● DOCUMENT EXTRACT
The Right points to the usual suspects on the Left — Noam Chomsky, Roger Cohen, Norman Finkelstein, Tony Judt, Naomi Klein — to demonstrate that liberal politics necessarily leads to anti-Israel policies. John Mearsheimer calls these folks “righteous Jews,” which is enough to prove the Right’s point.

Leftist critics of Israel, meanwhile, insist Zionism itself is illiberal — that the very idea of Jewish self-determination in historic Palestine is racist, colonial, and anachronistic.

But there is a Liberal Zionism, which I’ll define for simplicity’s sake as unabashedly committed to Israel’s survival and insistent on the two-state solution.

Yet even its public proponents worry that they are a rare breed. “Who else is still out there arguing that you can be liberal and Zionist at the same time, meaning pro-Israel and anti-occupation?” asks The Atlantic’s Jeffrey Goldberg, who includes himself among their number. His short list includes Beinart and Chait, LeonWieseltier and Thomas Friedman. Among public intellectuals (as opposed to Jewish professionals and full-time pro-Israel activists), I’d add The New Yorker’s David Remnick and, on most days, Richard Cohen of The Washington Post.

As for the Jewish professionals, Beinart’s essay coincided with a petition effort by a sizable group of important doves, each impeccably credentialed in the Jewish world. Their petition, “For the Sake of Zion,” endorses the “American government’s vigorous encouragement of the parties to make the concessions necessary” toward a two-state solution.

Its organizing committee includes Steven M. Cohen (the sociologist), Rabbi Rachel Cowan, Prof.Hasia Diner, Rabbi Irwin Kula, and Princeton scholar Michael Walzer. All seem to take Israel’s security needs as seriously as they do Palestinian human rights.

Indeed, the petition seems to be an unmistakable effort to wrest the “Liberal Zionism” mantle out of the hands of the upstart J Street, which has been pegged by its critics, unfairly or not, as decidedly more Liberal than Zionist. The “For the Sake of Zion” petition, for example, literally puts Israel’s security first, its opening paragraph declaring that “Israel faces existential threats, both from without and from within.” It quotes Israel’s Declaration of Independence, and points out that the organizers have lived and worked in Israel or visited “many times.” And while calling for Israel to compromise on territory and cease construction in the “disputed territories” (itself a carefully Zionistic term), the petition also condemns terrorism and demands that the Palestinians give up on the “right of return.”

● WORK ORDER 1
What is the name of the petition described in the passage on Liberal Zionism?
● WORK ORDER 2
From the passage on Liberal Zionism, copy the text from "Leftist critics of" to "The Washington Post." word for word.
● WORK ORDER 3
Continue the passage on Liberal Zionism from the point where it stops.

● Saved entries
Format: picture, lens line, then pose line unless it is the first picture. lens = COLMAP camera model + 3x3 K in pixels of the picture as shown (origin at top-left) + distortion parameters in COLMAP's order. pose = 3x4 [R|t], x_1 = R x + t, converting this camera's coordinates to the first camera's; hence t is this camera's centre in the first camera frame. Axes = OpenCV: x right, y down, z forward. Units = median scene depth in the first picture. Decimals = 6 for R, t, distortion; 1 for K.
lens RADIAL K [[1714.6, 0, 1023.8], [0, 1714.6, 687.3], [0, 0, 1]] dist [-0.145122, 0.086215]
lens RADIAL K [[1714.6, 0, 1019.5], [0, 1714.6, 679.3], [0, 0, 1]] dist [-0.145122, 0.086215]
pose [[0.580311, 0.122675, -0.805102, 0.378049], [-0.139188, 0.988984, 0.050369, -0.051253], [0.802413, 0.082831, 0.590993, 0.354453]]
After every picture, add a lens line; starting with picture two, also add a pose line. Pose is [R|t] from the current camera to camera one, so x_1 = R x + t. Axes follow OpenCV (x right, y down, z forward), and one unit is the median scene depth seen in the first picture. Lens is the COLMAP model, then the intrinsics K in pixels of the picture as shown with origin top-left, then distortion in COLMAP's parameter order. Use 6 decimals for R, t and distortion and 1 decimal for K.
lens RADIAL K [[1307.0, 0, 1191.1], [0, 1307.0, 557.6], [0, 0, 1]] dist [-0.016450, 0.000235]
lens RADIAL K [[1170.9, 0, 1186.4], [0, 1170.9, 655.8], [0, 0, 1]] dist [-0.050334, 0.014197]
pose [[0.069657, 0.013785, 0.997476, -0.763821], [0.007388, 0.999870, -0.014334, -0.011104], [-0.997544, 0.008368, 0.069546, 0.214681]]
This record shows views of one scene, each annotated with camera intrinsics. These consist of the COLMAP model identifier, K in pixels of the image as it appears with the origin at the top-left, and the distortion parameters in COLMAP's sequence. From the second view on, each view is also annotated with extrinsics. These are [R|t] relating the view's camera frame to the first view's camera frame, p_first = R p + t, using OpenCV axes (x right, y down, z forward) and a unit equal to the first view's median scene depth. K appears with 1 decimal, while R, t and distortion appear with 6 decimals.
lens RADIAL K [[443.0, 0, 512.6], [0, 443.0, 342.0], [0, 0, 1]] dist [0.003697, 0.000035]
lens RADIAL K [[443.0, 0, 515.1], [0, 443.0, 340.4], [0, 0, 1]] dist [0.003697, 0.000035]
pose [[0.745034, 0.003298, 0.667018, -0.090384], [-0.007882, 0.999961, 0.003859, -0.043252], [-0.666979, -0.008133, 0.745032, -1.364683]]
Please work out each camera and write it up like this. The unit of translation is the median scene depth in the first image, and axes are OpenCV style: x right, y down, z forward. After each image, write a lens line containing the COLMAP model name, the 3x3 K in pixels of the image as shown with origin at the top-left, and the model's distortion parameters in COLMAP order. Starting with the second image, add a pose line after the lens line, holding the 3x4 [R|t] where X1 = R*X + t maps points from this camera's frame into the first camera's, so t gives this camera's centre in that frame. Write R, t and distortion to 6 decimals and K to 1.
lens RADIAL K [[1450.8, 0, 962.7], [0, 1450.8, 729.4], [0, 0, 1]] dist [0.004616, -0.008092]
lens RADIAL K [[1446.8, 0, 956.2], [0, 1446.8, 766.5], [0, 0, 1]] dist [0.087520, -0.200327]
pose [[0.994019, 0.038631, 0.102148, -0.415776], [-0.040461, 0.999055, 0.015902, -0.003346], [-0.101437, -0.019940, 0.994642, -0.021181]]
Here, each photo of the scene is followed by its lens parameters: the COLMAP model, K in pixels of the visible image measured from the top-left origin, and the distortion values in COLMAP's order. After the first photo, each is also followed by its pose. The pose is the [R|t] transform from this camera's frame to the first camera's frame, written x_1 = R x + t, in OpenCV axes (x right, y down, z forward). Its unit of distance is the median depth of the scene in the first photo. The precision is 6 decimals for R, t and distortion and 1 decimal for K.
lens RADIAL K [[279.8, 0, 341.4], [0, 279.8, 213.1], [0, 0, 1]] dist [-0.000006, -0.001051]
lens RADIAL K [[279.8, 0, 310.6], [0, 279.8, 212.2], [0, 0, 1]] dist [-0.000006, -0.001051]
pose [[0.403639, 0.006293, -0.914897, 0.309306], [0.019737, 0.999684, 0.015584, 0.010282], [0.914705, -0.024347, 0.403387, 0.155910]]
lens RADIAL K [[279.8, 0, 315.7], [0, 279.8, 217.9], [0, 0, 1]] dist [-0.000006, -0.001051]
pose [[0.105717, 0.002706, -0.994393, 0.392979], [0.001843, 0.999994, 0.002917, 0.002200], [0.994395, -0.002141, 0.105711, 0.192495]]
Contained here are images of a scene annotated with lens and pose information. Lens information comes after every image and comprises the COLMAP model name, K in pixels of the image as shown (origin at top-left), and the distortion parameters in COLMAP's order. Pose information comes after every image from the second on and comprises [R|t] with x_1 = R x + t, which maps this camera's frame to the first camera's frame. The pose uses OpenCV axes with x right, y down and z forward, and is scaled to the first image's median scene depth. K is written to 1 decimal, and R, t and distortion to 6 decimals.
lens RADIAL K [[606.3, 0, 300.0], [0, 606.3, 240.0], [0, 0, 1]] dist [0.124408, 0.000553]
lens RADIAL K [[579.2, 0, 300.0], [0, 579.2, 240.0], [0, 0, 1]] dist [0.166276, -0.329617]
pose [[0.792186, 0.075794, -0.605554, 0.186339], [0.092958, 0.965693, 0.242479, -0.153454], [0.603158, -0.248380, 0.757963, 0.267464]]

● RESPONSE AREA 1
"For the Sake of Zion"

● RESPONSE AREA 2
Leftist critics of Israel, meanwhile, insist Zionism itself is illiberal — that the very idea of Jewish self-determination in historic Palestine is racist, colonial, and anachronistic.

But there is a Liberal Zionism, which I’ll define for simplicity’s sake as unabashedly committed to Israel’s survival and insistent on the two-state solution.

Yet even its public proponents worry that they are a rare breed. “Who else is still out there arguing that you can be liberal and Zionist at the same time, meaning pro-Israel and anti-occupation?” asks The Atlantic’s Jeffrey Goldberg, who includes himself among their number. His short list includes Beinart and Chait, LeonWieseltier and Thomas Friedman. Among public intellectuals (as opposed to Jewish professionals and full-time pro-Israel activists), I’d add The New Yorker’s David Remnick and, on most days, Richard Cohen of The Washington Post.

● RESPONSE AREA 3
J Street may be able to claim that it has called for all of these things, but its own early missteps and questionable calls, combined with a fierce establishment backlash, have hurt its credibility among Jewish “insiders,” even those inclined to share its politics. The Liberal Zionists want their turf back.

This may sound like bad news to the Right, which benefits from a discredited Left. But it’s good news for Israel and the pro-Israel community as a whole — if you accept the idea that a community is strongest when all its voices are heard.

A reinvigorated Liberal Zionism may not reverse the wider trend toward apathy, but it will provide a home for young Liberal Jews who are more inclined to engage with an Israel with which they can identify. The Jewish Agency has recognized this and created “Makom,” a sort of social-networking site for those who want a full-throated debate on Zionism’s future.

Liberal Zionism takes the fight for Israel to the Left’s home field, by insisting that Jewish nationalism is every bit as legitimate as the other national liberation movements “progressives” so eagerly embrace.

Finally, Liberal Zionism provides the sort of counterweight that is vital to Jewish conversation and community-building. More than ever, Israel is suspended between political extremes. Democracy dies without a loyal opposition.

The “For the Sake of Zion” petition will be successful if, like Beinart’s essay, it manages to annoy the Left and the Right. I think there’s enough there to do both, and the debate over Israel’s future will be all the richer for it.